- Extrait fourni
————

Le bus ce soir était bondé. Ne pouvant lire, je me trouvai contrainte d’écouter les conversations des passagers.
A proximité, deux jeunes femmes, la quarantaine élégante, discutaient d’un roman qu’elles avaient lu. Elles ne tarissaient pas d’éloges sur les qualités littéraires de l’ouvrage jusqu’à ce que l’une s’écrie :
– Dommage qu’il emploie autant de mots inconnus !
– Ah ! ça oui ! Ma parole, il a voulu épater ses lecteurs !
Elles continuèrent à débattre et bientôt le roman, de « super » passa à « chiant ». Comme elles descendaient du bus à l’arrêt suivant, je ne sus jamais le titre du livre.

————

(Extraits de données)

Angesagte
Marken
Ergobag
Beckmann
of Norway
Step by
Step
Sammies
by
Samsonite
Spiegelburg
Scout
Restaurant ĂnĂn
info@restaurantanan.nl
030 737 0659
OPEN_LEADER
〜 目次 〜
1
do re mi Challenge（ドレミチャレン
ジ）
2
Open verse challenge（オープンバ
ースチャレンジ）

————

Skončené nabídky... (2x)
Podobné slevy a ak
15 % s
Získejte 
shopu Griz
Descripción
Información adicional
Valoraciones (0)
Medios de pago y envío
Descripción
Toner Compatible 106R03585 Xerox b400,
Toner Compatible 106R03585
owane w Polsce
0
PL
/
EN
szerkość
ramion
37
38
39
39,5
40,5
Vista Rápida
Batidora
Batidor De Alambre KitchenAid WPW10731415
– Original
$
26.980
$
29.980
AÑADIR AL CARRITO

————

- Questions
**A)** Dans l'anecdote du bus, reprenez le passage qui s'ouvre sur les mots contenant « A proximité, deux » et se clôt sur « ses lecteurs ! », en mettant « récit » à la place de « roman ».
**B)** Écrivez la suite de l'anecdote du bus en partant de sa dernière phrase.
Les items n'ont aucun rôle ici.

- Liste des réponses
**A)**
A proximité, deux jeunes femmes, la quarantaine élégante, discutaient d’un récit qu’elles avaient lu. Elles ne tarissaient pas d’éloges sur les qualités littéraires de l’ouvrage jusqu’à ce que l’une s’écrie :
– Dommage qu’il emploie autant de mots inconnus !
– Ah ! ça oui ! Ma parole, il a voulu épater ses lecteurs !

**B)**
Cette conversation me plongea dans une grande perplexité car au lieu d’être affligées par leurs propres lacunes, elles reprochaient à l’écrivain la richesse de son vocabulaire. Alors même qu’elles avaient l’air passionnées de littérature !…
Mais cela n’est-il pas un des reflets de notre société où le laxisme, dans tous les domaines, est roi et la flagornerie au service des intérêts financiers ? Au nom de la tolérance, on s’extasie sur des âneries. Au lieu de tenter de s’élever vers d’autres sphères, on se complaît dans sa médiocrité.
Il y a très longtemps, l’ancêtre de l’homme, quadrupède, s’était dressé sur ses membres postérieurs pour s’éloigner du sol, échapper aux prédateurs et regarder plus loin que l’herbe sous son museau. L’homme du XXIe siècle aurait-il perdu cet instinct de s’élever au-dessus de sa condition ? Redeviendra-t-il, dans des millions d’années, quadrupède limité par l’étroitesse de son horizon ?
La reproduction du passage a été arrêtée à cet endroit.